La leçon d’argumentation d’Alexandria Ocasio-Cortez
Cet article est paru dans Les Echos, le 13 février 2019.
Le 8 février dernier, face aux représentants du gouvernement, Alexandria Ocasio-Cortez, nouvel espoir du parti démocrate et âgée de seulement 29 ans, prend la parole pour défendre une loi visant à mieux réguler la vie politique américaine. Dans les cinq petites minutes qui lui sont imparties, la représentante de l’État de New York décide de dénoncer vigoureusement le pouvoir des entreprises privées ainsi que leurs dérives financières et juridiques par une rhétorique singulière.
Mais pour bien comprendre la pertinence de cette intervention, il faut rappeler que ce projet de loi, appelé "For the People Act", n’a aucune chance d’être voté, car le chef de la majorité républicaine au Sénat ne souhaite pas l’inscrire à l’ordre du jour. Ainsi, l’objectif premier d’Alexandria Ocasio-Cortez était de mettre en lumière ce qu’elle considère être de graves dysfonctionnements et abus du système actuel.
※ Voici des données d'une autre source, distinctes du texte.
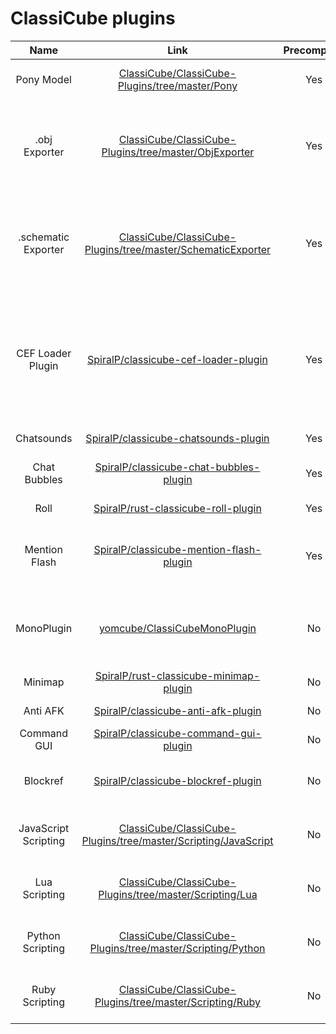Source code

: # ClassiCube plugins
|Name|Link|Precompiled|Description|
|:-:|:-:|:-:|:-:|
|Pony Model|[ClassiCube/ClassiCube-Plugins/tree/master/Pony](https://github.com/ClassiCube/ClassiCube-Plugins/tree/master/Pony)|Yes|Adds a pony model to the game|
|.obj Exporter|[ClassiCube/ClassiCube-Plugins/tree/master/ObjExporter](https://github.com/ClassiCube/ClassiCube-Plugins/tree/master/ObjExporter)|Yes|Lets you export the world to an .obj file, which can be imported into Blender|
|.schematic Exporter|[ClassiCube/ClassiCube-Plugins/tree/master/SchematicExporter](https://github.com/ClassiCube/ClassiCube-Plugins/tree/master/SchematicExporter)|Yes|Lets you export the world to a .schematic file, which can be imported into MCEdit|
|CEF Loader Plugin|[SpiralP/classicube-cef-loader-plugin](https://github.com/SpiralP/classicube-cef-loader-plugin/)|Yes|Loader plugin for [classicube-cef-plugin](https://github.com/SpiralP/classicube-cef-plugin) that downloads dependencies and keeps everything updated!|
|Chatsounds|[SpiralP/classicube-chatsounds-plugin](https://github.com/SpiralP/classicube-chatsounds-plugin)|Yes|A chatsounds plugin|
|Chat Bubbles|[SpiralP/classicube-chat-bubbles-plugin](https://github.com/SpiralP/classicube-chat-bubbles-plugin)|Yes|A chat bubbles plugin|
|Roll|[SpiralP/rust-classicube-roll-plugin](https://github.com/SpiralP/rust-classicube-roll-plugin)|Yes|A plugin that rolls dice|
|Mention Flash|[SpiralP/classicube-mention-flash-plugin](https://github.com/SpiralP/classicube-mention-flash-plugin)|Yes|Flashes your taskbar when someone says your name in chat!|
|MonoPlugin|[yomcube/ClassiCubeMonoPlugin](https://github.com/yomcube/ClassiCubeMonoPlugin)|No|A plugin for ClassiCube that allows for scripting functionality with mono|
|Minimap|[SpiralP/rust-classicube-minimap-plugin](https://github.com/SpiralP/rust-classicube-minimap-plugin)|No|A minimap plugin|
|Anti AFK|[SpiralP/classicube-anti-afk-plugin](https://github.com/SpiralP/classicube-anti-afk-plugin)|No|An anti-AFK plugin|
|Command GUI|[SpiralP/classicube-command-gui-plugin](https://github.com/SpiralP/classicube-command-gui-plugin)|No|A command GUI plugin|
|Blockref|[SpiralP/classicube-blockref-plugin](https://github.com/SpiralP/classicube-blockref-plugin)|No|Replaces currently held block with a variation|
|JavaScript Scripting|[ClassiCube/ClassiCube-Plugins/tree/master/Scripting/JavaScript](https://github.com/ClassiCube/ClassiCube-Plugins/tree/master/Scripting/JavaScript)|No|A plugin that allows scripting in JavaScript.|
|Lua Scripting|[ClassiCube/ClassiCube-Plugins/tree/master/Scripting/Lua](https://github.com/ClassiCube/ClassiCube-Plugins/tree/master/Scripting/Lua)|No|A plugin that allows scripting in Lua|
|Python Scripting|[ClassiCube/ClassiCube-Plugins/tree/master/Scripting/Python](https://github.com/ClassiCube/ClassiCube-Plugins/tree/master/Scripting/Python)|No|A plugin that allows scripting in Python|
|Ruby Scripting|[ClassiCube/ClassiCube-Plugins/tree/master/Scripting/Ruby](https://github.com/ClassiCube/ClassiCube-Plugins/tree/master/Scripting/Ruby)|No|A plugin that allows scripting in Ruby|
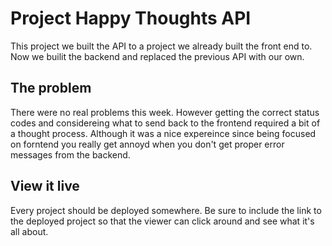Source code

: # Project Happy Thoughts API

This project we built the API to a project we already built the front end to. Now we builit the backend and replaced the previous API with our own.

## The problem

There were no real problems this week. However getting the correct status codes and considereing what to send back to the frontend required a bit of a thought process. Although it was a nice expereince since being focused on forntend you really get annoyd when you don't get proper error messages from the backend.

## View it live

Every project should be deployed somewhere. Be sure to include the link to the deployed project so that the viewer can click around and see what it's all about.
Pour y parvenir, elle décide de jouer un jeu de rôle en se glissant dans la peau d’un méchant, d’un "très sale type". Dès lors, ses interlocuteurs, qui sont les représentants du gouvernement, se retrouvent malgré eux dans la peau d’un individu mal intentionné. La députée commence alors en affirmant : "[…] je veux m’en tirer avec le plus de mauvaises choses possibles, idéalement pour m’enrichir et faire avancer mes intérêts, même si cela signifie faire passer mes intérêts avant ceux du peuple américain". Une fois ce personnage et la situation initiale campés, elle déploie un raisonnement logique implacable qui fera le tour du monde et permet par la même occasion de s’arrêter sur quelques excellentes techniques d’argumentation.
Des questions fermées
Tel un interrogatoire, Alexandria Ocasio-Cortez pose plusieurs questions successives aux représentants du gouvernement en s’assurant que celles-ci soient toujours fermées, c’est-à-dire dont la réponse est soit oui soit non. Ainsi, elle ne s’expose pas à une potentielle réfutation et garde en permanence le contrôle de l’échange.
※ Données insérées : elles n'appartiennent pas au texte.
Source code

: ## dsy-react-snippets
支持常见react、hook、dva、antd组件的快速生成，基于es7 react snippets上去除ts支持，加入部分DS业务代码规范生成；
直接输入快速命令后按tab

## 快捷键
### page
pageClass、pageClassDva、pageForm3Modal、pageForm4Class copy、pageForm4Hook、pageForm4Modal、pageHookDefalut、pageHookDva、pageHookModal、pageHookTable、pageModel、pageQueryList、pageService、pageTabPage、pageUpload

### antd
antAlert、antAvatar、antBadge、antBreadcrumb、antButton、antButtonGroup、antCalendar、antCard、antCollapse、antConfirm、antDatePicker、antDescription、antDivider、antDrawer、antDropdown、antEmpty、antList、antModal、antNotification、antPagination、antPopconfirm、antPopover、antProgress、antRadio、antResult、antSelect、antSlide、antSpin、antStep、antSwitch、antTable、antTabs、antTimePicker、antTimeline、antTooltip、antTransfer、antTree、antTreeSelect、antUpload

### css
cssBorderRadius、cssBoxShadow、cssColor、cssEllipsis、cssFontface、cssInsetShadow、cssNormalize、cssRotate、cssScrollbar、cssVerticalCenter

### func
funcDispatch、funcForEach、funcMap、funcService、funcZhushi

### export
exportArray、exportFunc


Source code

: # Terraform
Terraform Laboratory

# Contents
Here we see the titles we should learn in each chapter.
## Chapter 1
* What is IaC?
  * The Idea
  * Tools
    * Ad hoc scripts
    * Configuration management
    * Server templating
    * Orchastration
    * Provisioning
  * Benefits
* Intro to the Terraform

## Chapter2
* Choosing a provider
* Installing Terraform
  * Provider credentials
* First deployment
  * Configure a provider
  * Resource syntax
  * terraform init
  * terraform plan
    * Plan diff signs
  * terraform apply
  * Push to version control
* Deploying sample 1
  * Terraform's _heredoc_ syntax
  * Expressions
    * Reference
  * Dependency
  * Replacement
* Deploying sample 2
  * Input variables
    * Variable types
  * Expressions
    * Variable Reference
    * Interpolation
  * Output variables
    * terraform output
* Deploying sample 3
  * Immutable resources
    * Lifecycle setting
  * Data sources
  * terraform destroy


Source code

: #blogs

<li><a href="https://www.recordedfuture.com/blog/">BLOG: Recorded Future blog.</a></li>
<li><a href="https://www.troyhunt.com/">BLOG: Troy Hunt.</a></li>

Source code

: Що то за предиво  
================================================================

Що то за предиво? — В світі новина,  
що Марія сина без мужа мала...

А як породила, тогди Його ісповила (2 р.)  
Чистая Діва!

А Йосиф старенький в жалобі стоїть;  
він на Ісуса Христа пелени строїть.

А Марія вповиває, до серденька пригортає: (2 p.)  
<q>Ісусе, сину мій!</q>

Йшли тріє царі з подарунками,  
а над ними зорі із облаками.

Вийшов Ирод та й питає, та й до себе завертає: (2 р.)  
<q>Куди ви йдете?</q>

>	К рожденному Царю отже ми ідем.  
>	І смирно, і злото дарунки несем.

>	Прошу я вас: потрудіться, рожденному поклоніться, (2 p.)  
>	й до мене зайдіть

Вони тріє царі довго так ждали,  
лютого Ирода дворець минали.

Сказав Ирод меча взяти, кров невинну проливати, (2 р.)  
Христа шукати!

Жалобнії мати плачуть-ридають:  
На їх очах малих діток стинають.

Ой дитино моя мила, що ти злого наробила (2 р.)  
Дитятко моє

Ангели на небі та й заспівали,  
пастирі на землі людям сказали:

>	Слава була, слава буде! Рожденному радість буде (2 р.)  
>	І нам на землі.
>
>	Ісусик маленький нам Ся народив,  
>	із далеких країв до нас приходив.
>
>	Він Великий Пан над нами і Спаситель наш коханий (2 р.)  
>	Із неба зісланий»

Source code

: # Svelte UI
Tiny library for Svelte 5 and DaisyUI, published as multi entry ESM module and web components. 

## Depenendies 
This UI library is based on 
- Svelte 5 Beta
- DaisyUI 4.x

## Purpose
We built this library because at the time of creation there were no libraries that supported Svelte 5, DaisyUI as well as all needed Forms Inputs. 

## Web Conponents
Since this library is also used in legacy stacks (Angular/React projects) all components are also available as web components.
Des questions précises pour tirer des enseignements clairs. Après chaque réponse apportée, l’oratrice prend le temps de résumer, par une courte phrase, l’enseignement à retenir. Procédé d’une grande pédagogie, elle s’assure que toute l’audience dispose du même niveau d’information et consolide la connaissance nouvellement acquise, chose essentielle pour progresser dans son argumentation.
Le "pied-dans-la-porte"
Car le raisonnement logique mis en place est construit telle une gradation qui monte en puissance. Dans son ouvrage, La parole manipulée, l’auteur français Philippe Breton appelle cette technique le cadrage contraignant. Alexandria Ocasio-Cortez débute son argumentation en posant une première question dont la réponse est facile à donner et peu engageante pour la personne interrogée (en l’occurrence l’interlocuteur confirme à l’oratrice qu’une campagne électorale peut être financée entièrement par des entreprises, un état de fait connu aux États-Unis).
Puis, une fois ce consentement obtenu, la députée en demande un second, plus engageant encore. Ce procédé est alors répété à plusieurs reprises d’où le nom donné par Joule et Beauvois de "pied-dans-la-porte", car une fois enclenché, il est très difficile à arrêter. La montée en puissance est telle qu’Alexandria Ocasio-Cortez finit par mettre en cause Donald Trump lui-même avec cette phrase conclusive : "On voit bien qu’il serait déjà légal et facile pour moi d’être corrompue dans ce système, mais c’est encore plus facile pour le Président des États-Unis."
Jouer la crédulité
Enfin, pour renforcer la sensation que les propos énoncés par les représentants du gouvernement sont scandaleux à ses yeux, l’oratrice joue la naïve. Elle feint d’inventer les questions et exemples mentionnés, en levant les yeux au ciel, et en les présentant comme une succession de possibilités improbables et farfelues. Or, le ton de la voix comme la gestuelle montrent qu’elle fait exprès d’en rajouter comme pour mieux souligner l’absurdité de ce qu’elle dénonce.
Tour de force oratoire, en seulement cinq petites minutes, Alexandria Ocasio-Cortez a réussi à dénoncer avec force un système qu’elle juge "fondamentalement cassé". Cette prise de parole, qui utilise les ressorts d’une excellente argumentation, en dit long sur le talent, la détermination et l’engagement de la députée, logiquement considérée de plus en plus comme la digne héritière de Barack Obama.